MATERIAL FOR THIS TASK below:
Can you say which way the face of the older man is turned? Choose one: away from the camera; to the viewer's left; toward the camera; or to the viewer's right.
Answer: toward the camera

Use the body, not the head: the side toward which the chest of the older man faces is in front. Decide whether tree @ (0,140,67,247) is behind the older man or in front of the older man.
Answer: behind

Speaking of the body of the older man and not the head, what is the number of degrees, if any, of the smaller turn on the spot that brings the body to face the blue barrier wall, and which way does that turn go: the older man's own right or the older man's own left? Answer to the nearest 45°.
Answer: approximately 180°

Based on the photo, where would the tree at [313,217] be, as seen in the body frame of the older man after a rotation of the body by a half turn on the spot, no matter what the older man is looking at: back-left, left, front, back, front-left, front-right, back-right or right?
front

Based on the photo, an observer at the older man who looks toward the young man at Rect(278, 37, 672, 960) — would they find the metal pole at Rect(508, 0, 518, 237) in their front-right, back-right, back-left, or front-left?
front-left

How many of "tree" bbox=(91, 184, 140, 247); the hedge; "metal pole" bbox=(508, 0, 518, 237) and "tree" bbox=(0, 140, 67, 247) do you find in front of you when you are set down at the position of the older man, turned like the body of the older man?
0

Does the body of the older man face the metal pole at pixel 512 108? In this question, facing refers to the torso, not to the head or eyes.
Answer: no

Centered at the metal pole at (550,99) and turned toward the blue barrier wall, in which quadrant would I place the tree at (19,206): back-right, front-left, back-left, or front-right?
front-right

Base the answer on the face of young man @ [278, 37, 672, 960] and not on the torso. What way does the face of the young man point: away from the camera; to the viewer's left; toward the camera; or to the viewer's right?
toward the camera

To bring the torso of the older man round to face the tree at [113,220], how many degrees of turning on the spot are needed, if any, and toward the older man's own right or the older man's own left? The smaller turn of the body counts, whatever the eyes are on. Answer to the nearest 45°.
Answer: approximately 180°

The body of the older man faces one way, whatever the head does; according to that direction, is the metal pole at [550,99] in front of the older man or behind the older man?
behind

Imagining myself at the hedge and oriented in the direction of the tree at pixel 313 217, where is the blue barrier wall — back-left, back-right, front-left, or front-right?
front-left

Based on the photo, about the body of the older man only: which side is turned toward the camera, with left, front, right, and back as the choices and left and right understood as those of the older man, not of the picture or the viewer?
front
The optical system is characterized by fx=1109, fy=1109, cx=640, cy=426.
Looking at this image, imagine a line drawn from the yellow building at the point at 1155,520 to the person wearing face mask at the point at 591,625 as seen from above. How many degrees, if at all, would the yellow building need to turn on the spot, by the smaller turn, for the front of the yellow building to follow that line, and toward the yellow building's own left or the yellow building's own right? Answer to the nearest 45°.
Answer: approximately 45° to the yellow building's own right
End of MATERIAL FOR THIS TASK.
MATERIAL FOR THIS TASK below:
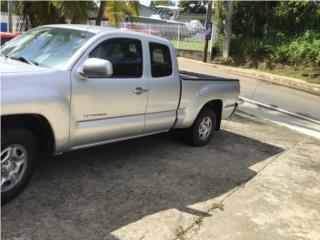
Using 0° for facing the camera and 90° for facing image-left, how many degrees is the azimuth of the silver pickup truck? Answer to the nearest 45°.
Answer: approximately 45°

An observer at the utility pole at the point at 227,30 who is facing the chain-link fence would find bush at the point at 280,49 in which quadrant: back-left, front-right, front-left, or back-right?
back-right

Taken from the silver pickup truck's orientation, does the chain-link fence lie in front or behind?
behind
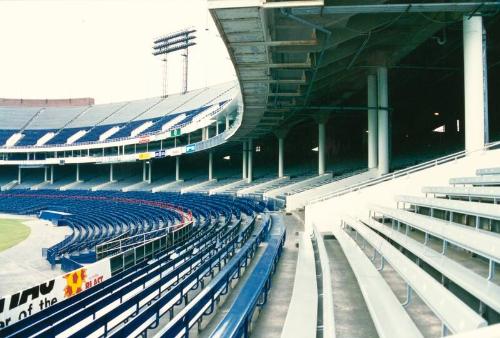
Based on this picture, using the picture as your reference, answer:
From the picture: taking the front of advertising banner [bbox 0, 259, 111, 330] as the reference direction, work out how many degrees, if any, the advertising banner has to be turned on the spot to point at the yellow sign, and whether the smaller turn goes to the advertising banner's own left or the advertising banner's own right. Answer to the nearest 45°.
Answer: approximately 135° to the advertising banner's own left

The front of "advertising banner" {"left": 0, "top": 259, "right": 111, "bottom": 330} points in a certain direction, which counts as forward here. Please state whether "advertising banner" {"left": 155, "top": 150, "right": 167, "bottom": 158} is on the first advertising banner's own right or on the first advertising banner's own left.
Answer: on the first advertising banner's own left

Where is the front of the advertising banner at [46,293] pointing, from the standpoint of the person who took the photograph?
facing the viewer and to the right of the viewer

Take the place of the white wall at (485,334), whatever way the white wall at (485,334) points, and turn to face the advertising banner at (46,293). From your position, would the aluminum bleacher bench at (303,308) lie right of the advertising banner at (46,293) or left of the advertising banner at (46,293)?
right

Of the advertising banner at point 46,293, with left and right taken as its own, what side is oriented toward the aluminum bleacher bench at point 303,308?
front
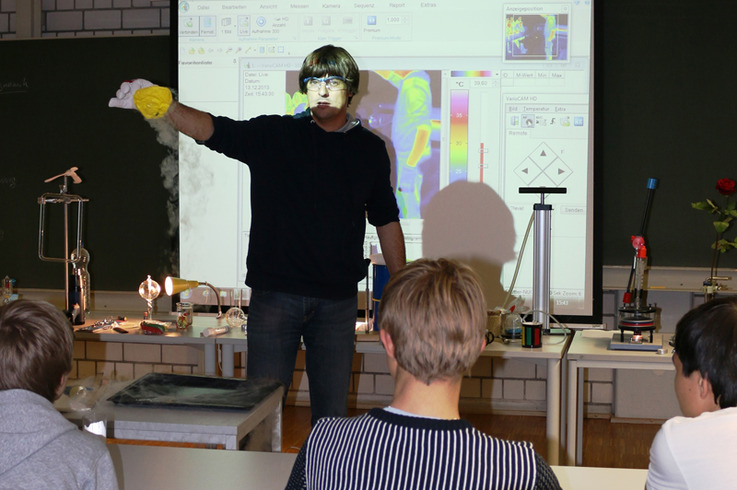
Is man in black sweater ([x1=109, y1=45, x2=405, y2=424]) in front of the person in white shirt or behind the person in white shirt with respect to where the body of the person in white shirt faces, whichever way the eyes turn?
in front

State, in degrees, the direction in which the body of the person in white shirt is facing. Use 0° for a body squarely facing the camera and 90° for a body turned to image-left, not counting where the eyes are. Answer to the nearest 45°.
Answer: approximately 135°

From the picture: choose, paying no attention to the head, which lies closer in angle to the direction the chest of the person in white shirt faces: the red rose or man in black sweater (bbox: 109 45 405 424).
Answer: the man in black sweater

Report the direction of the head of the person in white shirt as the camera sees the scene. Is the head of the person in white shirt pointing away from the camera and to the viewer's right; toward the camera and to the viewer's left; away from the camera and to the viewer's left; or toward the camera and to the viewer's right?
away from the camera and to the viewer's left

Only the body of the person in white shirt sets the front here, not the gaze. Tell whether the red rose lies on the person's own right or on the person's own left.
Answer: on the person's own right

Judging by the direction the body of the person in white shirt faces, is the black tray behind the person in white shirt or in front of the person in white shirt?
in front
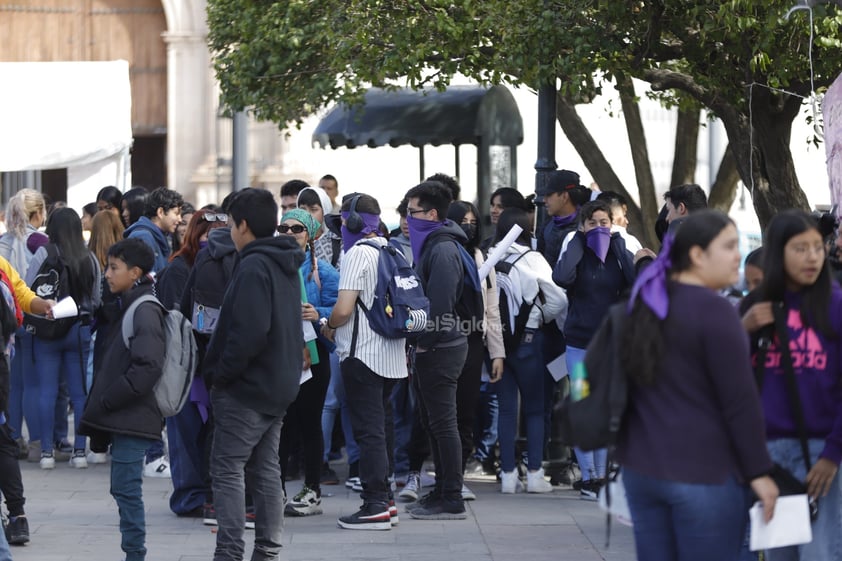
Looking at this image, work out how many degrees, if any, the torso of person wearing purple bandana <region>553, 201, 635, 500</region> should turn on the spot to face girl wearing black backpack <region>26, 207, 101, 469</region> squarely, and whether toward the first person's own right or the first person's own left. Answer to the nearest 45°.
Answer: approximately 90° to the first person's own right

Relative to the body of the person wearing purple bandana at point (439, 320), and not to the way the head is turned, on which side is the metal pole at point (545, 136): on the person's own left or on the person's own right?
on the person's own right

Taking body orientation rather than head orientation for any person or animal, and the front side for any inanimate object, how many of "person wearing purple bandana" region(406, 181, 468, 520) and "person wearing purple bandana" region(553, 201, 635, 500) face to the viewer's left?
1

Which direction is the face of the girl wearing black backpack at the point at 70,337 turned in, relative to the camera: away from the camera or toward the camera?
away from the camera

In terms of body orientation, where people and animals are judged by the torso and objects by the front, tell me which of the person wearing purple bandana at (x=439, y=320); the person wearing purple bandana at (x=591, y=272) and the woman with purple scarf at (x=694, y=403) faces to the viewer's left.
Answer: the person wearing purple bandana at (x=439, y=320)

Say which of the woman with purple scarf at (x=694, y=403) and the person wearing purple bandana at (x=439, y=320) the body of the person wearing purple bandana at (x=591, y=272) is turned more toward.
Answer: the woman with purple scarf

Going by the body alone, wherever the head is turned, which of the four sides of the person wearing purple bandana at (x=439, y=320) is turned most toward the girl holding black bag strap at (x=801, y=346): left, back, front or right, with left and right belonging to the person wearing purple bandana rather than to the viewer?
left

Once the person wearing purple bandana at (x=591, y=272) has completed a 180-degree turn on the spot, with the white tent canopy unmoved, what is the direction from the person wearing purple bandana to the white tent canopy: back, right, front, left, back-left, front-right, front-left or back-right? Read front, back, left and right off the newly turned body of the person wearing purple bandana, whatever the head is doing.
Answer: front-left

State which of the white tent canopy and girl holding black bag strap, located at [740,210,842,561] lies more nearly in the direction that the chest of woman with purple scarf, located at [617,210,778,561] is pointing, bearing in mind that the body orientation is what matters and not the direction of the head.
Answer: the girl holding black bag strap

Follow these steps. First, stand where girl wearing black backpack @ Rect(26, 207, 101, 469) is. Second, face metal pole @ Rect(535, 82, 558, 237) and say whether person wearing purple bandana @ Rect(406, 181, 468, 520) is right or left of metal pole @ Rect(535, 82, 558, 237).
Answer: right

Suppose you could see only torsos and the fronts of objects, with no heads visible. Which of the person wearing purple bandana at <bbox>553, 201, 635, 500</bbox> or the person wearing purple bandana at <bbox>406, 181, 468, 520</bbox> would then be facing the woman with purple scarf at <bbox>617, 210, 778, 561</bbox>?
End of MATERIAL FOR THIS TASK.
DESCRIPTION OF THE TASK:
Copy out the lines of the listing that start at the line containing "Can you say" and end at the line containing "Answer: toward the camera".

RESPONSE AREA:
Can you say which way the face of the older man is turned? Choose one: away from the camera; to the viewer's left; toward the camera; or to the viewer's right.
Answer: toward the camera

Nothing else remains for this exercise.